--- Problem description ---
A word-for-word copy of every entry below is required; the images do not belong in it.

++++++++

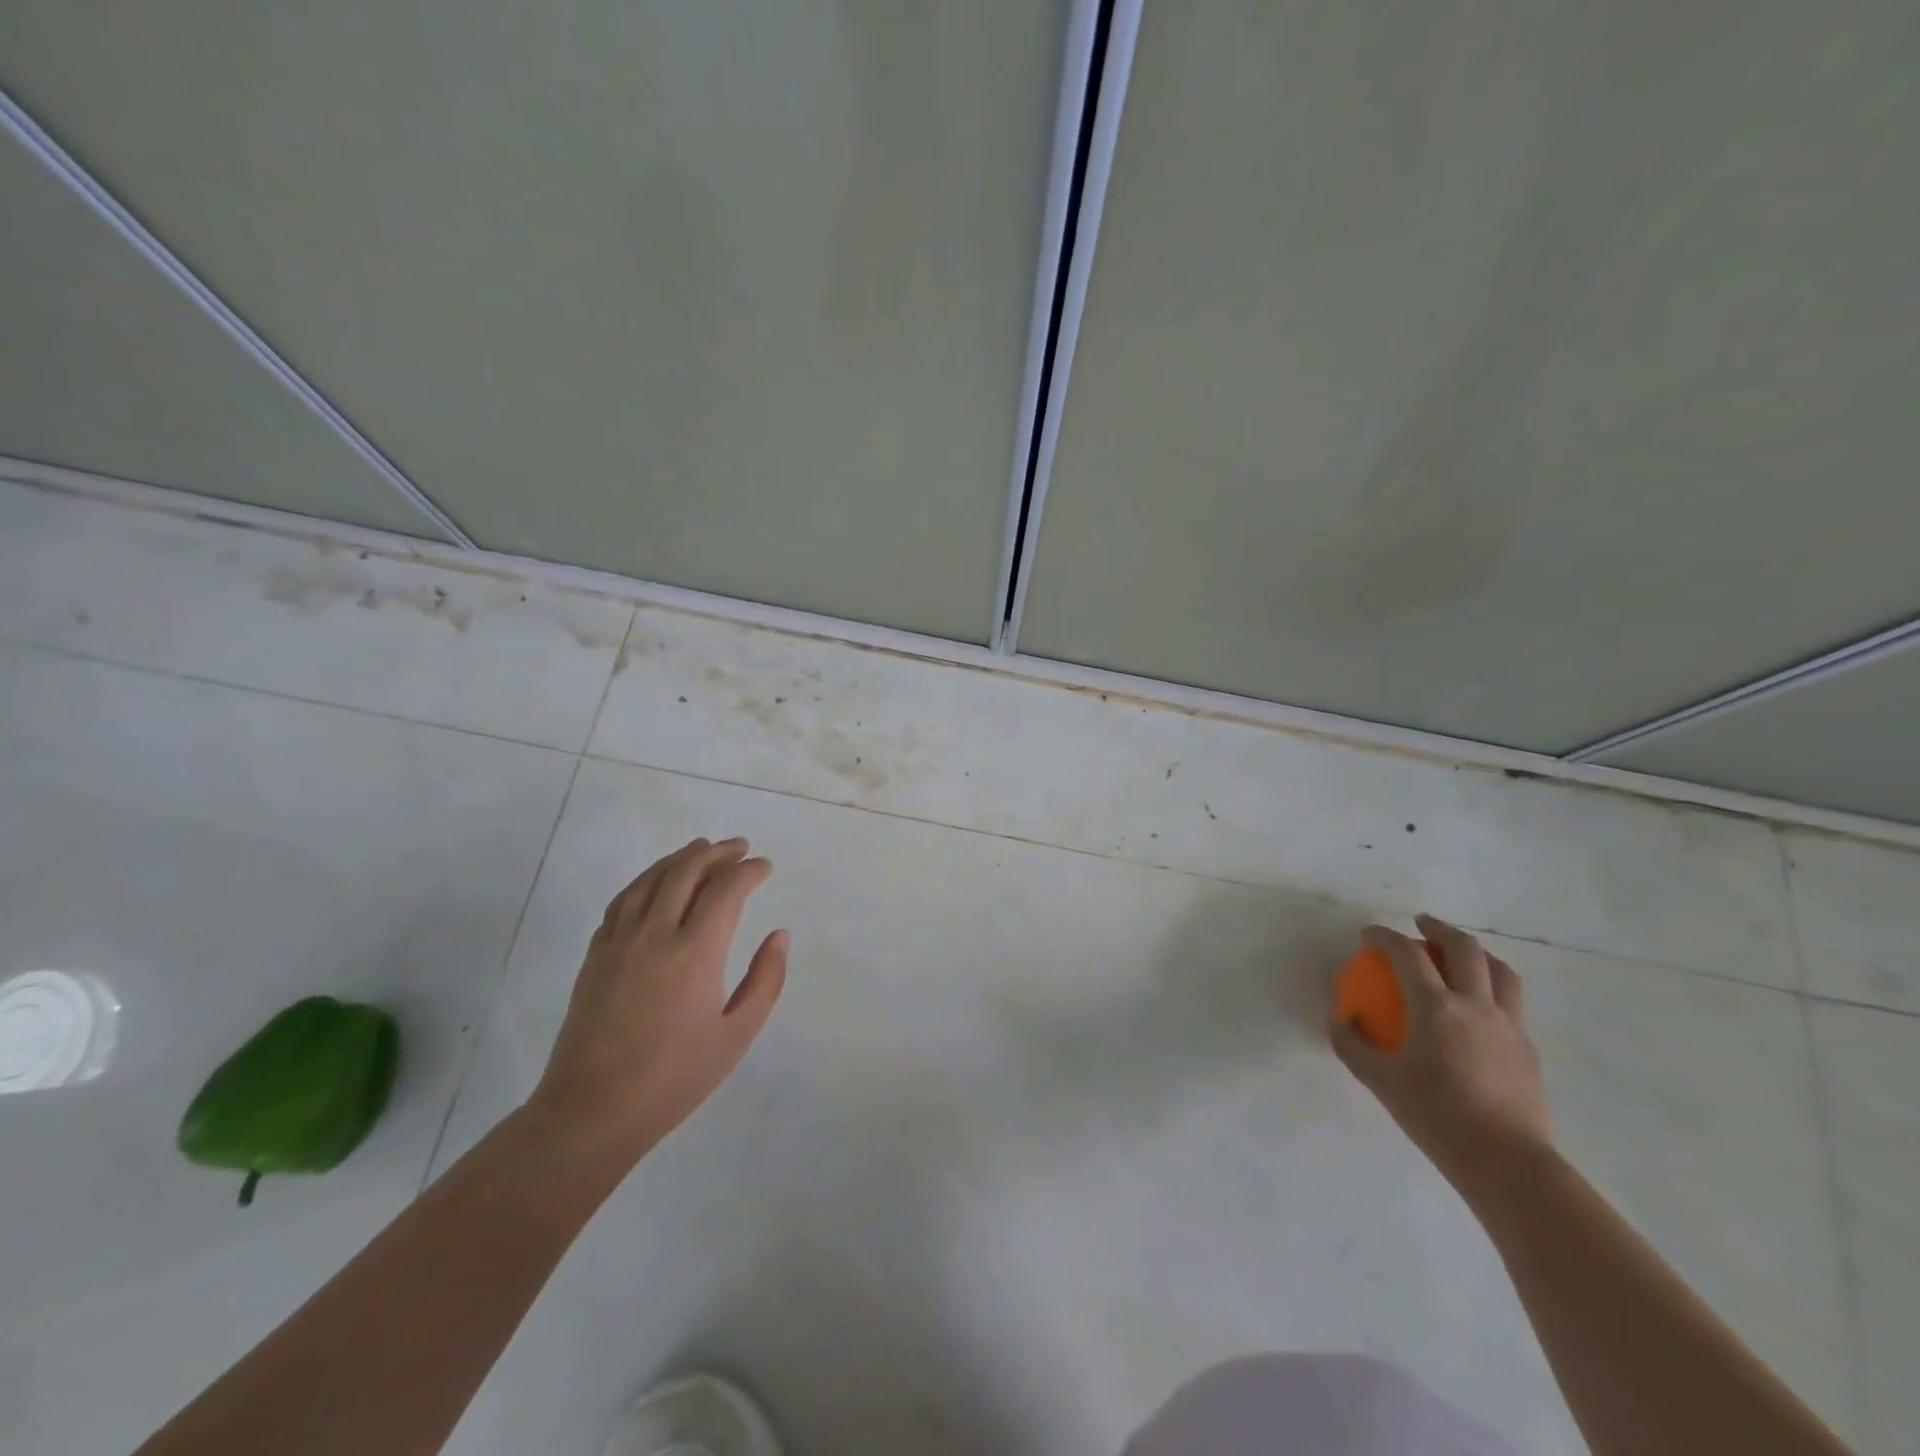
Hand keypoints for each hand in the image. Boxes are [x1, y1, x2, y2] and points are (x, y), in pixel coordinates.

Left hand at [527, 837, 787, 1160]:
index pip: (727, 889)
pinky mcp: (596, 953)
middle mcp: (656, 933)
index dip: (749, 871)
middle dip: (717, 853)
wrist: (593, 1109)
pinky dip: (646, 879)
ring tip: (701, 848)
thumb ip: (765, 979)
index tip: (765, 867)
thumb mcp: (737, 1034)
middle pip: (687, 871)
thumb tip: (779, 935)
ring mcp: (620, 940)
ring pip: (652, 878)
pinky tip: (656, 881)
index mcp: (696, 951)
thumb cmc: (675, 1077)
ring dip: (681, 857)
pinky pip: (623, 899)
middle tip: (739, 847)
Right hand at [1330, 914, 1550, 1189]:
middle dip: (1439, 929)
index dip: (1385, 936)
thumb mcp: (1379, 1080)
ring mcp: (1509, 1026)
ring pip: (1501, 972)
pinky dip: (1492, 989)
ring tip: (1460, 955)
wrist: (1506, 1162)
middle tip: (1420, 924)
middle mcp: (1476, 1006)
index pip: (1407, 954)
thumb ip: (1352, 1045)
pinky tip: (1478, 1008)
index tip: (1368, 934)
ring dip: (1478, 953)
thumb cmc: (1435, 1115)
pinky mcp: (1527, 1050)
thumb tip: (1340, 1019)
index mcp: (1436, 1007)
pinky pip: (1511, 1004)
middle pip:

++++++++

--- Response ---
Hand keypoints for each hand in the image. Boxes are [x1, y1, x2, y2] and points are (x, y), in pixel coordinates.

Left hand at [527, 837, 787, 1160]:
index pip: (727, 889)
pinky mcp: (596, 953)
middle mcp: (656, 933)
index dip: (749, 871)
middle dip: (717, 853)
wrist: (593, 1109)
pinky dip: (646, 879)
ring tip: (701, 848)
thumb ip: (765, 979)
index tip: (765, 867)
thumb mcp: (737, 1034)
middle pip: (687, 871)
thumb tip: (779, 935)
ring mcp: (620, 940)
ring pip: (652, 878)
pinky tip: (656, 881)
index mcp: (696, 951)
thumb cmc: (675, 1077)
ring dip: (681, 857)
pinky pip: (623, 899)
middle tip: (739, 847)
Right hand at [1330, 914, 1550, 1189]:
middle dip: (1439, 929)
index dip: (1385, 936)
thumb mcp: (1379, 1080)
ring mcp: (1509, 1026)
ring pip: (1501, 972)
pinky dip: (1492, 989)
ring tip: (1460, 955)
wrist: (1506, 1162)
middle tip: (1420, 924)
middle mcp: (1476, 1006)
index pip: (1407, 954)
thumb ip: (1352, 1045)
pinky tip: (1478, 1008)
index tip: (1368, 934)
ring dip: (1478, 953)
thumb cmc: (1435, 1115)
pinky mcp: (1527, 1050)
thumb tip: (1340, 1019)
index mcp: (1436, 1007)
pinky pip: (1511, 1004)
middle pip:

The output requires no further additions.